El economista Andrés Neumeyer afirmó que una reforma de la Carta Orgánica del Banco Central podría convertirse en una herramienta decisiva para consolidar la baja de la inflación. El exsubgerente general de Investigaciones Económicas de la entidad también advirtió que una eventual moderación del programa económico no garantizaría un mayor respaldo electoral para el Gobierno.

Impacto para las PyMEs

La independencia del Banco Central ocupa un lugar central en el debate sobre la estabilidad macroeconómica argentina. Según la evaluación de Neumeyer, una modificación de la Carta Orgánica impulsada por el presidente Javier Milei podría contribuir a consolidar el proceso de reducción de la inflación y establecer reglas más firmes para la conducción de la política monetaria.

Para las pequeñas y medianas empresas, la evolución de los precios y de las expectativas inflacionarias incide directamente en la planificación financiera. La determinación de costos, la fijación de precios, la negociación con proveedores y la administración del capital de trabajo dependen, en buena medida, de la previsibilidad del entorno económico.

Una política antiinflacionaria percibida como consistente puede favorecer decisiones empresariales de mayor plazo. Entre ellas se encuentran la renovación de equipamiento, la ampliación de operaciones, la contratación de personal y la búsqueda de financiamiento.

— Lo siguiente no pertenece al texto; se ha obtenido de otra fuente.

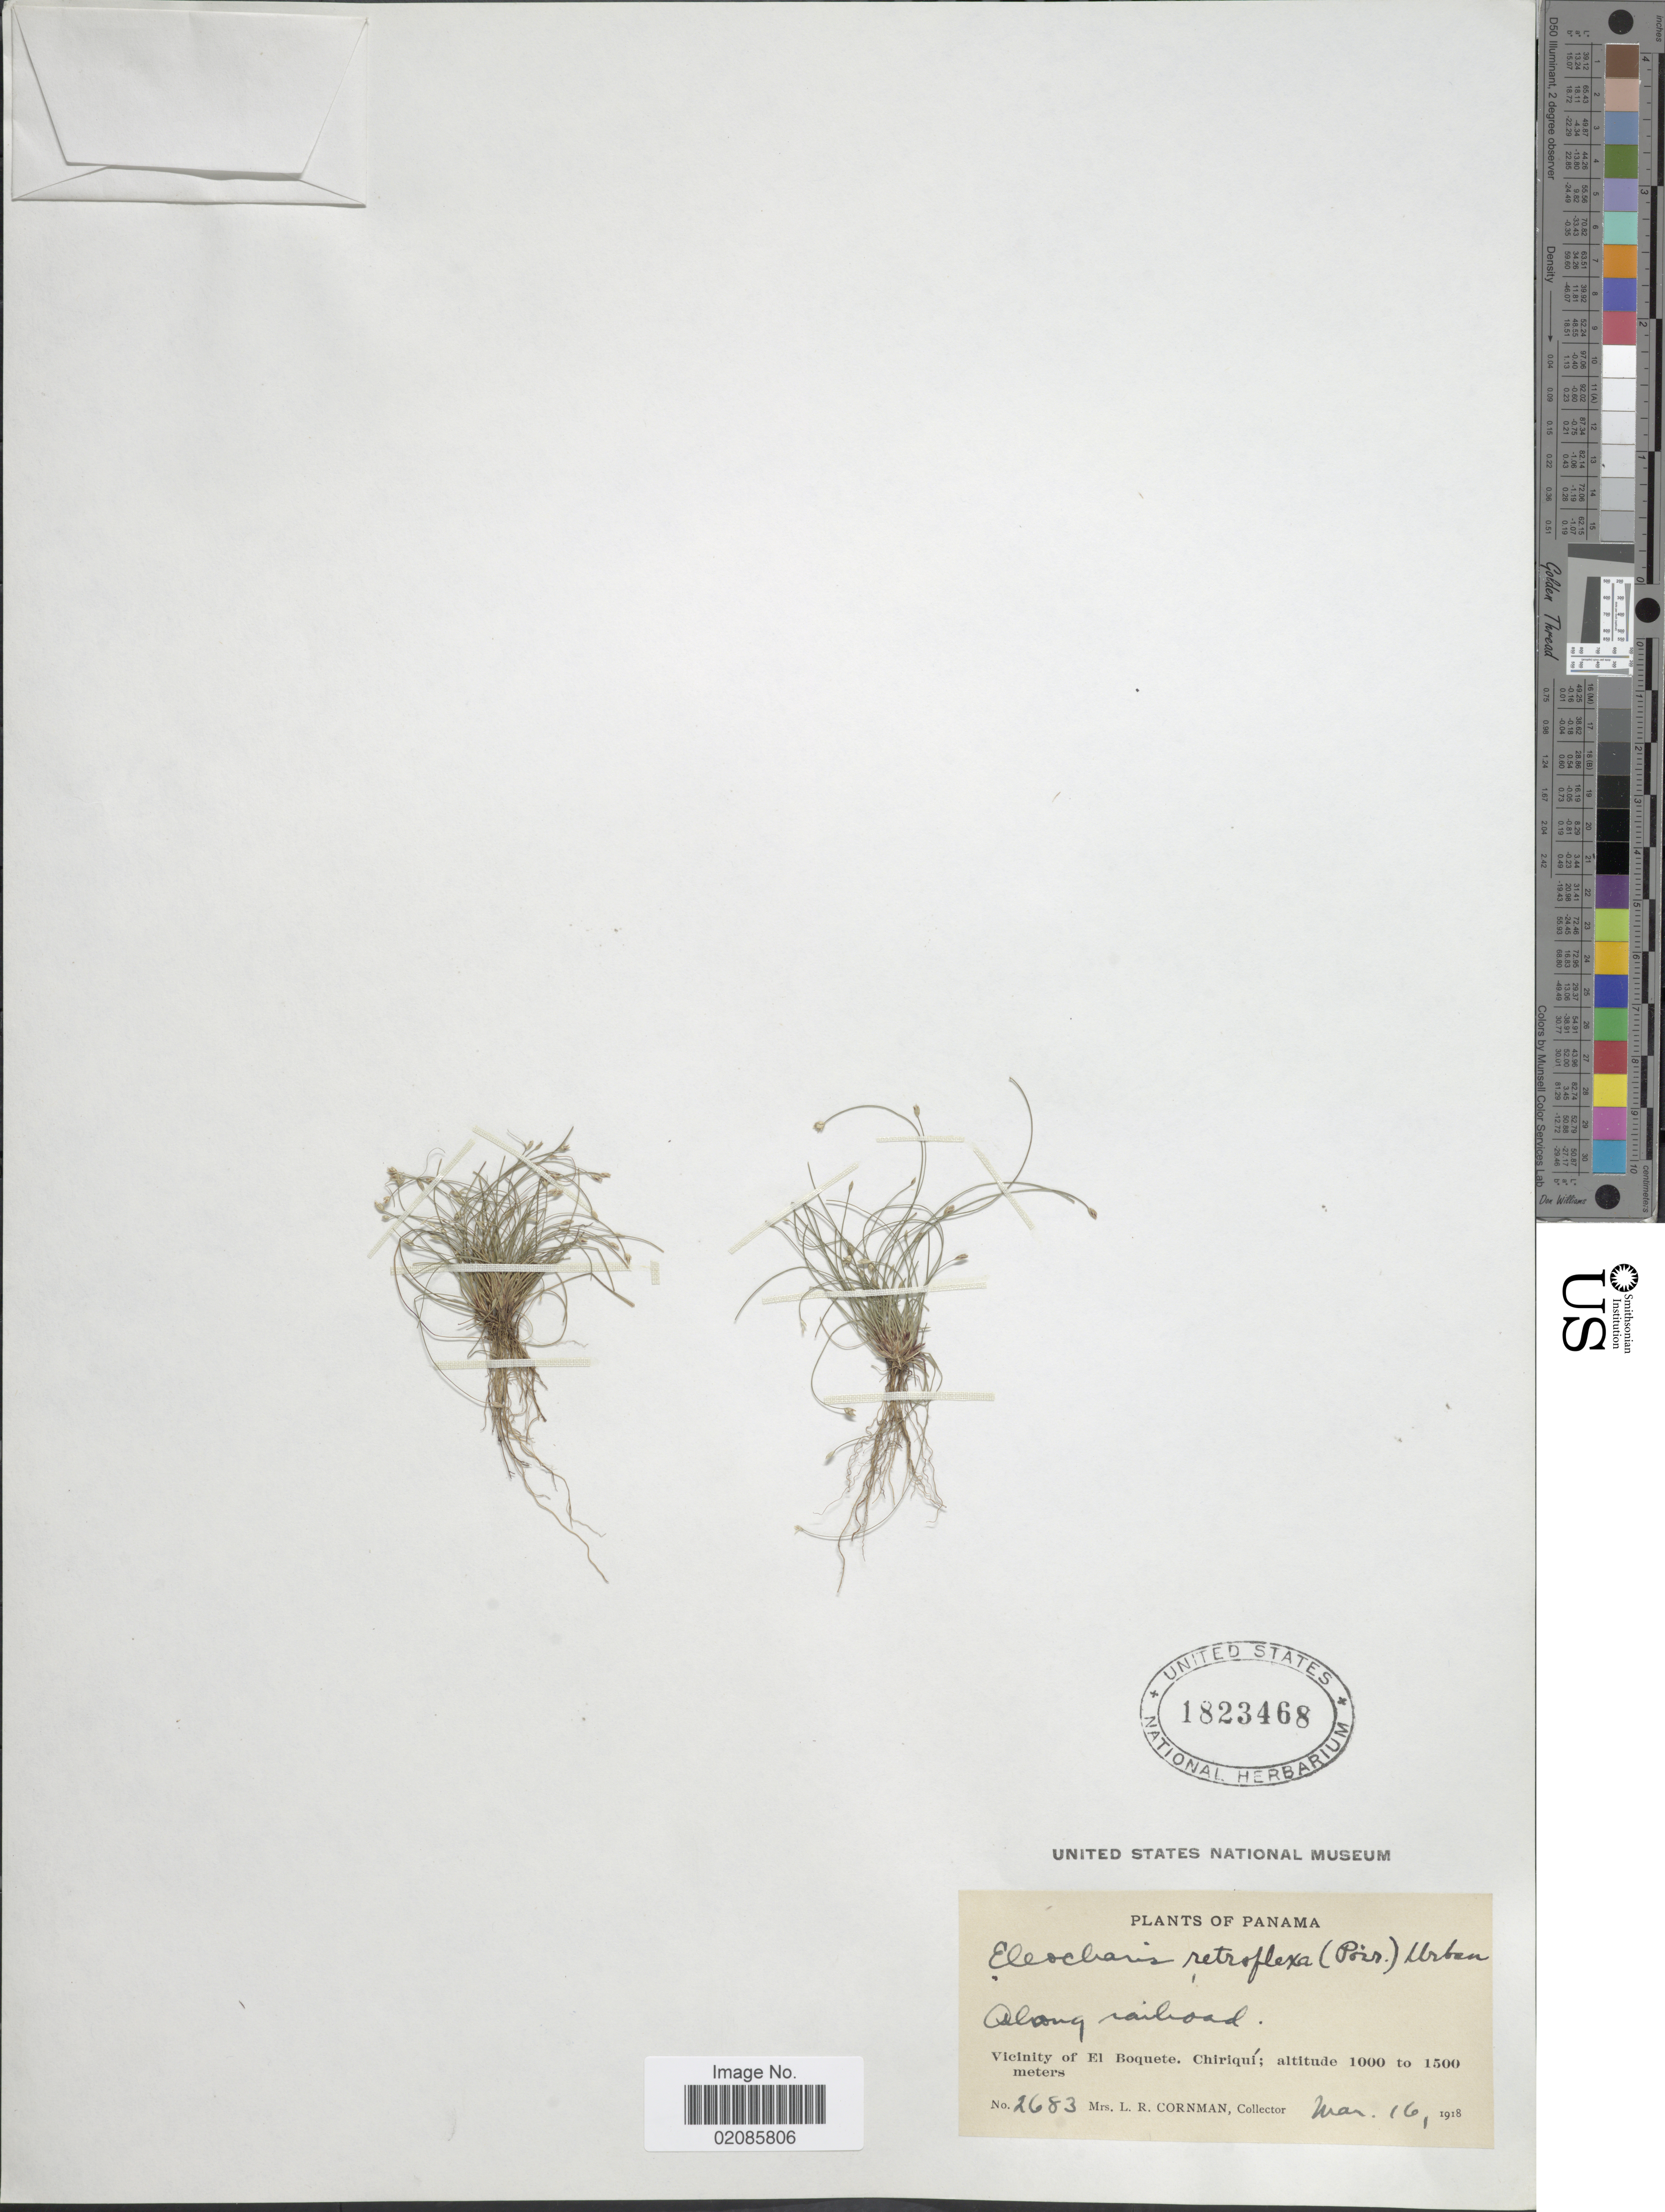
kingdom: Plantae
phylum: Tracheophyta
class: Liliopsida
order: Poales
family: Cyperaceae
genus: Eleocharis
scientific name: Eleocharis retroflexa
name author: (Poir.) Urb.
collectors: L. Cornman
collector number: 2683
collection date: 1918-03-16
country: Panama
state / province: Chiriqui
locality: Along railroad. Vicinity of El Boquete. Chiriquí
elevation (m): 1000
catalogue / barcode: US 1823468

Sin embargo, la eventual reforma mencionada por Neumeyer todavía debe analizarse en función de su contenido concreto, su implementación y la respuesta de los distintos actores económicos.

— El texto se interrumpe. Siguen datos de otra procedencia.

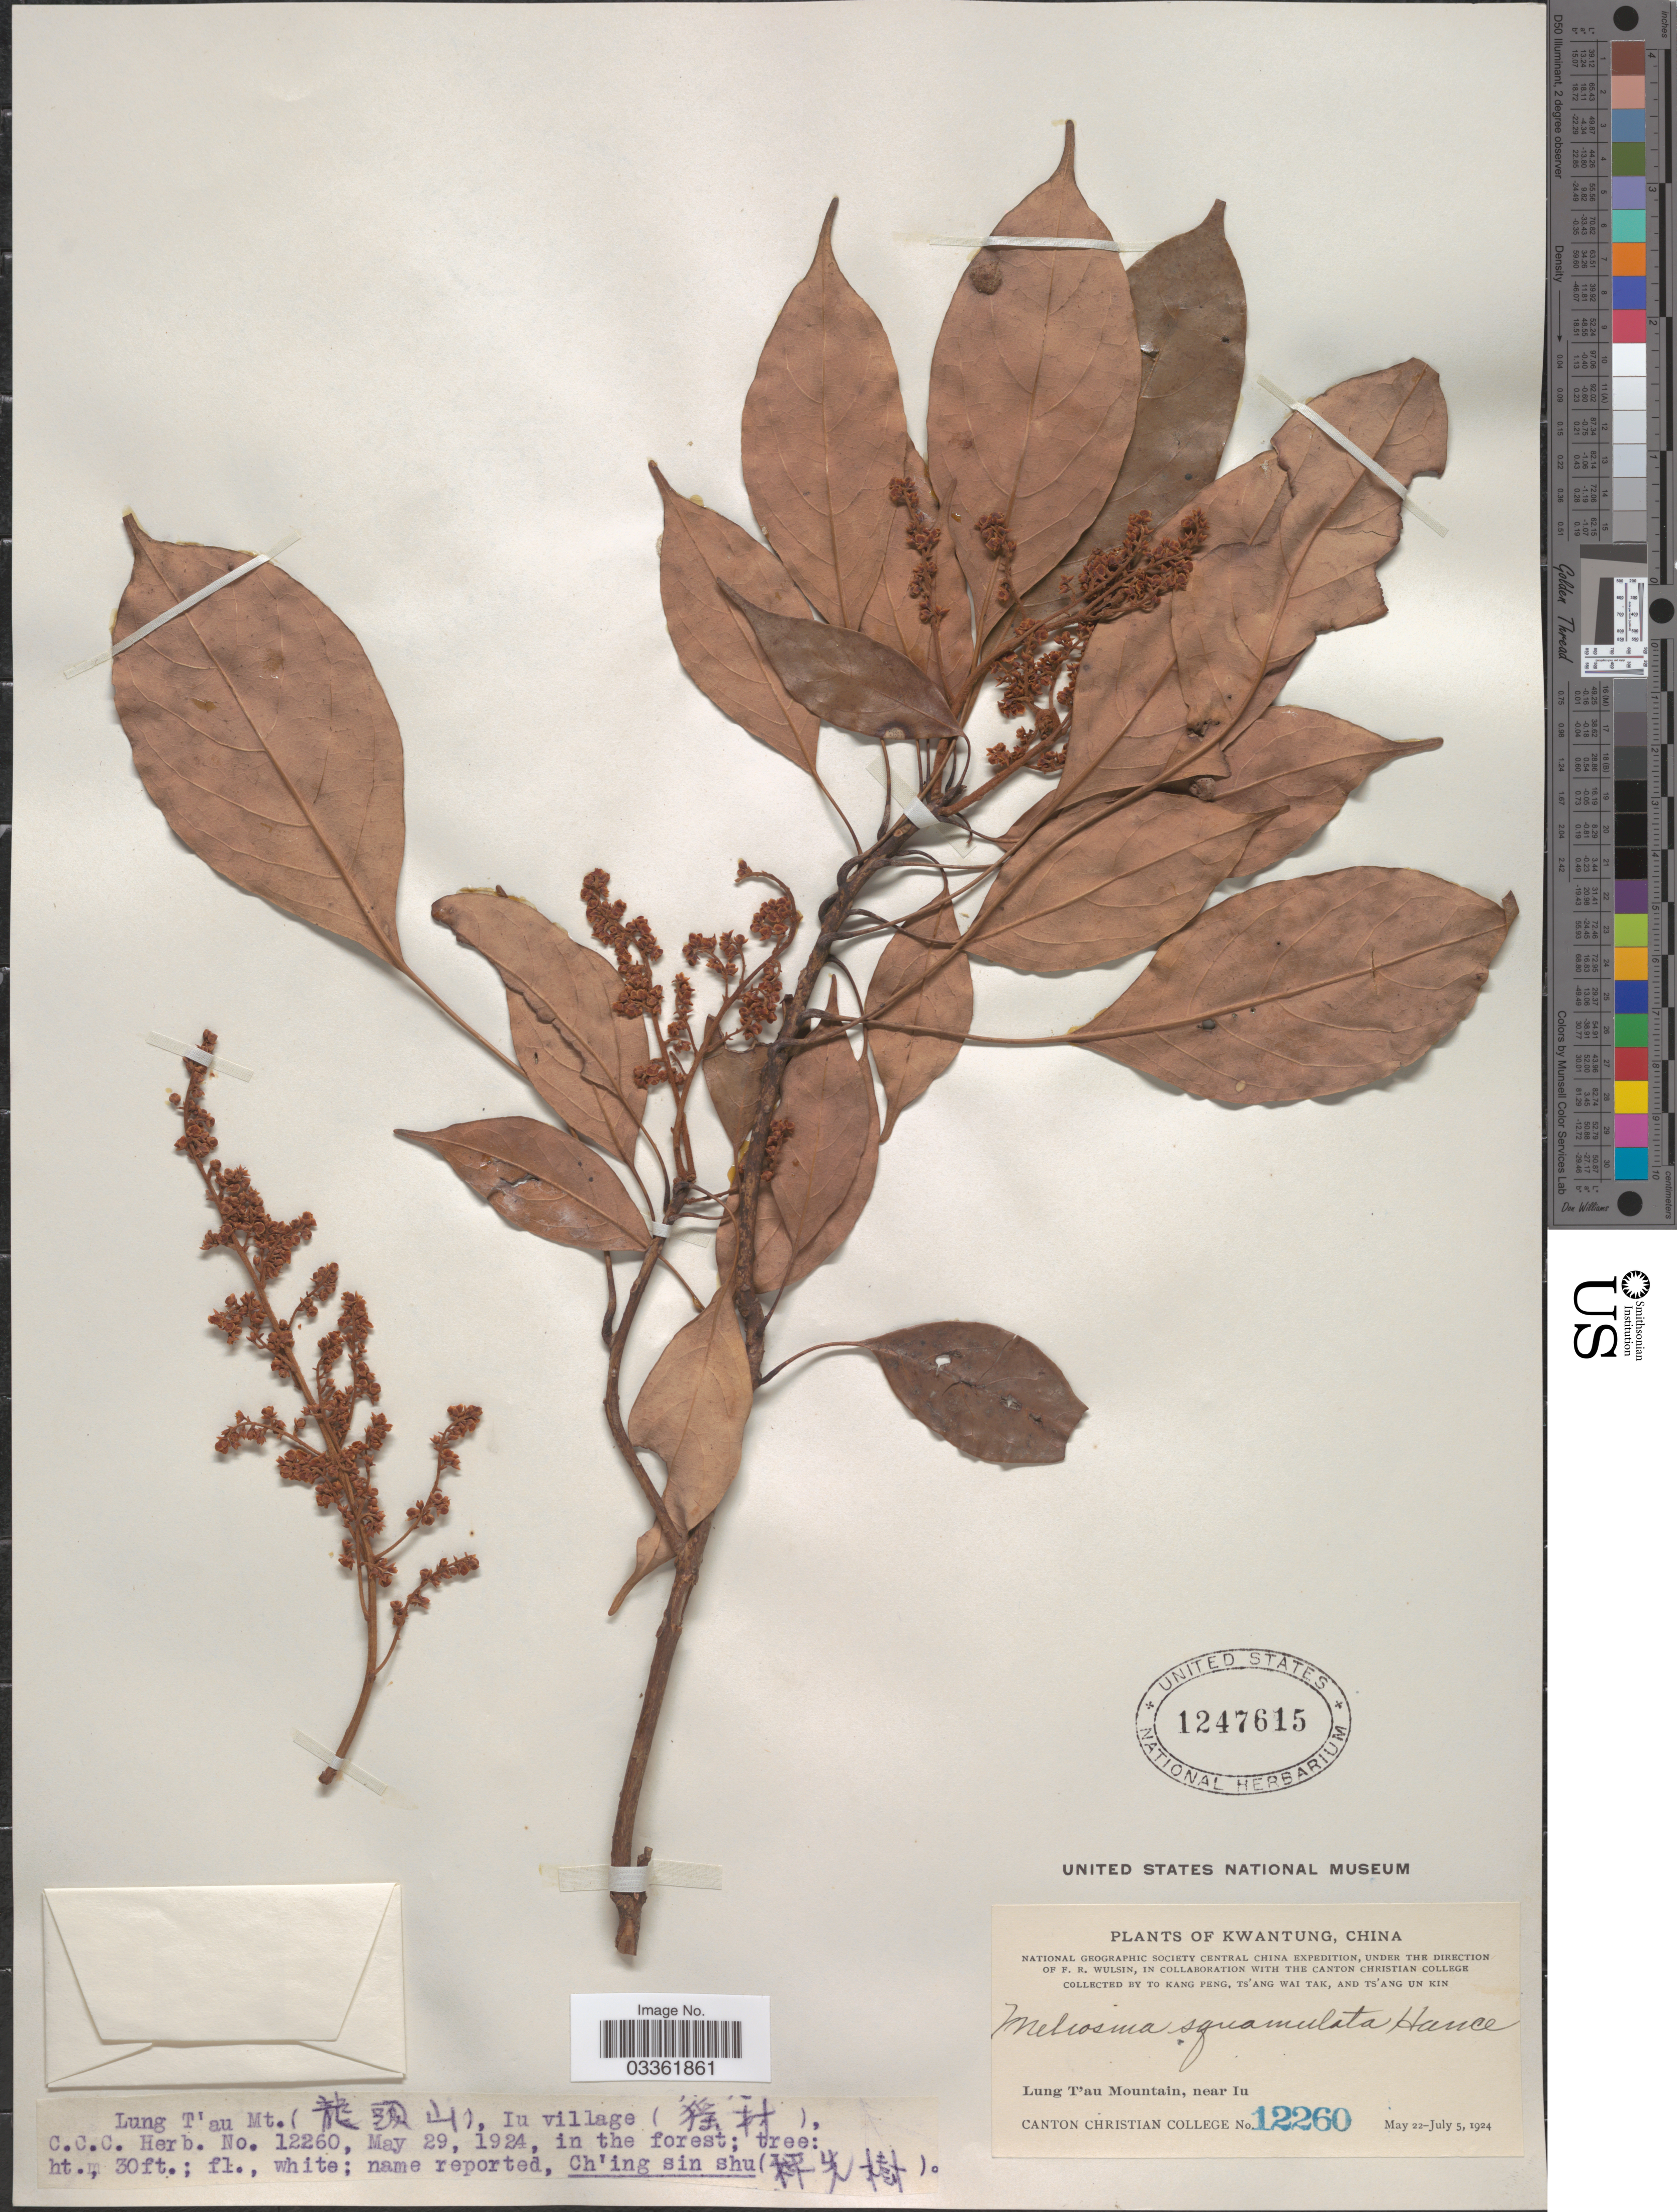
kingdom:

El planteo también incorpora una dimensión política. El economista consideró que moderar el programa económico no necesariamente permitiría al Gobierno obtener un mayor respaldo electoral. Para las empresas, esta observación refuerza la importancia de no basar sus decisiones exclusivamente en escenarios políticos de corto plazo, sino en el seguimiento de variables concretas y verificables.

Qué hacer ahora

Mientras continúa el debate sobre el futuro institucional del Banco Central, las PyMEs pueden fortalecer sus mecanismos internos de seguimiento y reducir la exposición a cambios bruscos. El objetivo no es anticipar decisiones oficiales, sino mejorar la capacidad de respuesta ante distintos escenarios de inflación, demanda y financiamiento.

En este contexto, resulta conveniente revisar periódicamente los supuestos utilizados en presupuestos y planes comerciales. También es importante actualizar los costos, evaluar los plazos de cobro y pago, y definir criterios claros para modificar precios cuando cambien las condiciones de operación.

Las empresas pueden concentrarse en varias acciones de gestión:

  • Elaborar escenarios alternativos para ventas, costos y necesidades de liquidez.

  • Revisar la duración de los contratos y las condiciones de actualización de precios.

  • Priorizar inversiones según su impacto en productividad y generación de caja.

  • Comparar las alternativas de financiamiento antes de asumir nuevos compromisos.

Estas medidas no reemplazan el análisis de la política económica, pero permiten que la empresa tome decisiones con información propia y reduzca su dependencia de pronósticos generales.

Consejo RadarPyME

La discusión sobre la independencia del Banco Central puede tener consecuencias relevantes para la previsibilidad de la economía, aunque sus efectos dependerán del alcance efectivo de cualquier reforma y de su capacidad para sostener la confianza. Por eso, las PyMEs deberían seguir el debate institucional sin postergar las tareas de gestión que sí están bajo su control.

El escenario aconseja prudencia financiera, revisión frecuente de presupuestos y una administración cuidadosa del capital de trabajo. Antes de comprometer recursos en proyectos de largo plazo, conviene evaluar distintos supuestos de inflación y demanda, preservar liquidez y priorizar decisiones reversibles cuando exista incertidumbre.

La posible consolidación de una política antiinflacionaria estable sería relevante para mejorar la planificación empresarial. Hasta que esa estabilidad pueda verificarse de manera sostenida, la estrategia más conveniente para las empresas consiste en combinar seguimiento macroeconómico, disciplina operativa y capacidad de adaptación.